US: Police in polygamy raid defend delay in taking action

Police in Texas today defended their handling of a raid on the giant headquarters of a polygamist sect.

Police in Texas today defended their handling of a raid on the giant headquarters of a polygamist sect.

Hundreds of children, mostly girls, were taken into state protection last week amid allegations of under-age sex and multi-marriages in the 1,700-acre compound which was established four years ago.

Sheriff David Doran said they were suspicious about activities there.

But the sect scattered whenever officials visited, leaving them without the concrete evidence they needed to open a criminal investigation.

“I have no regrets because we never received any outcry, a complaint. There was no evidence of illegal activity nor an offence in plain view,” he said.

“You can always suspect something, but until you get something that puts you on that property, there’s not a whole lot you can do.”

The raid was finally triggered after a helpline received a hushed phone call from a terrified 16-year-old girl saying her 50-year-old husband had beaten and raped her.

State troopers put into action a prepared plan to enter the compound, and 416 children were removed on suspicion that they were being sexually and physically abused.

Sheriff Doran said it was not until after the raid began that he learned that the sect was marrying under-age girls at the compound and had a bed in its soaring limestone temple where the girls were required to immediately consummate their marriages.
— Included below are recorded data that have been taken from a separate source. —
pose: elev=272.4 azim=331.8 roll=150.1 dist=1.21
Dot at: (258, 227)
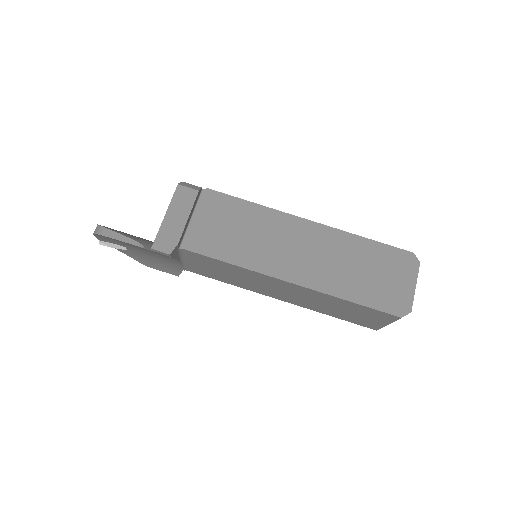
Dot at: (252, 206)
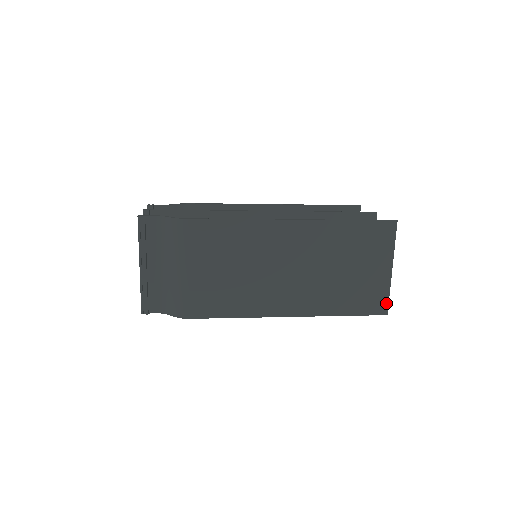
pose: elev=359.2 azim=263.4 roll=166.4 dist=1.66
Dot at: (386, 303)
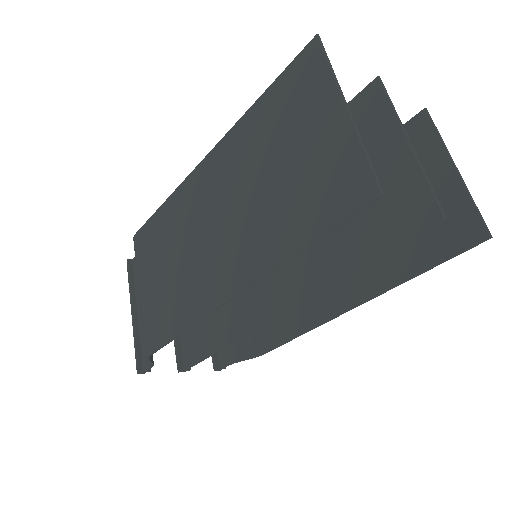
Dot at: (367, 173)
Several teenage girls are pregnant.

It had been no secret that the sect believed in marrying under-age girls to older men, and authorities believed the group was capable of abuse, he said.
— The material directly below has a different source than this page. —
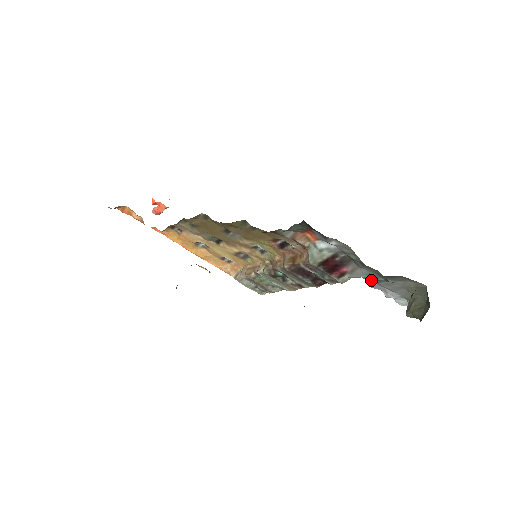
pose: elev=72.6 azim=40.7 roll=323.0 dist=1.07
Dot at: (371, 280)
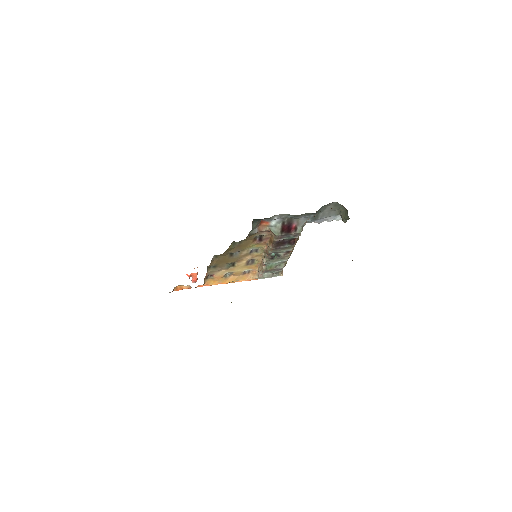
Dot at: (314, 220)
“But there again, this is the US. We are going to respect them. We’re not going to violate their civil rights until we get an outcry.”

Authorities in Texas feared trouble ever since members of the renegade Mormon splinter group, the Fundamentalist Church of Jesus Christ of Latter Day Saints, bought a ranch and began building.

Warren Jeffs, the sect’s prophet and spiritual leader at its former headquarters in the dusty, adjacent towns of Hildale, Utah, and Colorado City, Arizona, was charged in 2005 and 2006 with forcing under-age girls into marriages. He was convicted in September in Utah of being an accomplice to rape and is serving life in prison.

Sheriff Doran had made occasional visits to the compound – he even called to tell members of Jeffs’ capture in 2006 – but he said he saw nothing to warrant a criminal investigation.

“You can only press someone so far without having a criminal investigation going on,” he said, adding that members are not forthcoming when talking to outsiders.

Texas Attorney General Gregg Abbott said state authorities handled the case properly.

“You cannot go in and bust in someone’s house if there’s not probable cause to do so,” he said.

Police still have not been able to identify the teenage girl who made the call that prompted the raid..

The man alleged to be the 16-year-old’s husband, Dale Barlow, is a registered sex offender who pleaded no contest to having sex with a minor in Arizona.